Seems it is in my house.. I go though lamps like crazy.. (but wife loves the fixture) What is one to do?


----------



## BuzzKill (Oct 27, 2008)

that's interesting, why the 13v residual?


----------



## Toronto Sparky (Apr 12, 2009)

BuzzKill said:


> that's interesting, why the 13v residual?


Most sensors draw their power from the open circuit.


----------



## BuzzKill (Oct 27, 2008)

so it's like vampire electricity?


----------



## flyindawg (Apr 23, 2010)

Not sure where the voltage is coming from. With the start to high turned on or off, the 13v is still there.


----------



## BuzzKill (Oct 27, 2008)

flyindawg said:


> Not sure where the voltage is coming from. With the start to high turned on or off, the 13v is still there.


Is that 13v on the switch leg to fixture or after ballast?


----------



## flyindawg (Apr 23, 2010)

Yes, sharing the common. Maybe isolating it with a relay might help.


----------



## flyindawg (Apr 23, 2010)

I am just bench testing these before installing them. The voltage is coming directly off the load side of the switch. I would hate to ruin a bunch of new warehouse lights with the wrong occ. sensors. If I can make these work, the cost saving is phenominal.


----------



## BuzzKill (Oct 27, 2008)

weird wild stuff


----------



## BuzzKill (Oct 27, 2008)

be patient and some of the guys with extensive sensor/fluorescent experience will comment.


----------



## bobelectric (Feb 24, 2007)

The ones I was to install specified "Not for electronic t-8 Ballasts."


----------



## frenchelectrican (Mar 15, 2007)

flyindawg said:


> I have some existing occupancy sensors in place already with an option for HID starting installed. We have just switched to T8's and my question is, can these sensors damage the new lights or ballasts. They are Sensor brand with a "Start to high option" installed that cannot be turned off in them. Anyone out there think that this option will adversely affect my new lights?
> 
> Thanks


 
You will need to change the sensor to work with electronique ballast due the circuitary set up and with HID majorty of them are magenetic type so it is not a issue with them and what more with HID motion sensor if it have Hi/ Lo mode what will do is switch the capaitor in the HID lumianires that how they dim it.

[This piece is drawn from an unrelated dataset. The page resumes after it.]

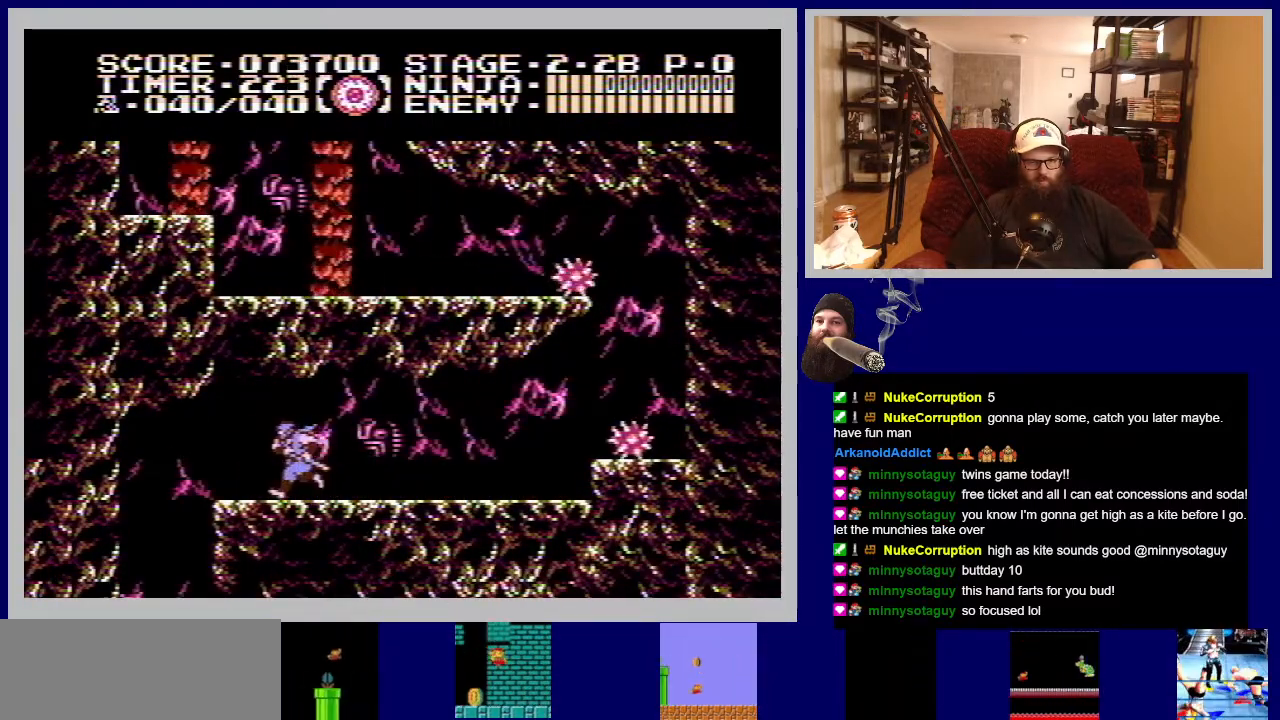
{"buttons": ["DPAD_RIGHT"], "events": [[83, "DPAD_LEFT", "up"], [183, "DPAD_RIGHT", "down"]]}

And with HID motion sensor they are programed to be running in high mode for first 15 minutes or so then after that it can be dim or whatever it will be on.

Merci,Marc


----------



## Toronto Sparky (Apr 12, 2009)

I have been looking for a motion (wall switch replacement) that work with electronic ballasts for over a year.. Found one for over $100. 
You will find that the regular motion switches draw their power though the lamp while in the off position (series) If the load is a T8 or a CFL or any other electronic ballast you will find that this flow will cause the lamps to have a slight flicker (when off) and will burn them out quite fast. 

Think the deal is you have to find a motion that has its own neutral connection so the power does not go though the ballast when off. 

The ones that are used in those flood lamp yard lights have that neutral and do support electronic ballasts.

They would look kinda funny on my bathroom wall though. :laughing:


----------



## Electric_Light (Apr 6, 2010)

The sensors wired in-line with load depends on the load itself to keep itself functioning when the power is off. When the power is off, the coils just act like a resistor. 

A sensor with neutral will get power from neutral and power source, so the control system within it is independent of load. If the load is larger than it can handle, it can be used to fire an external relay. 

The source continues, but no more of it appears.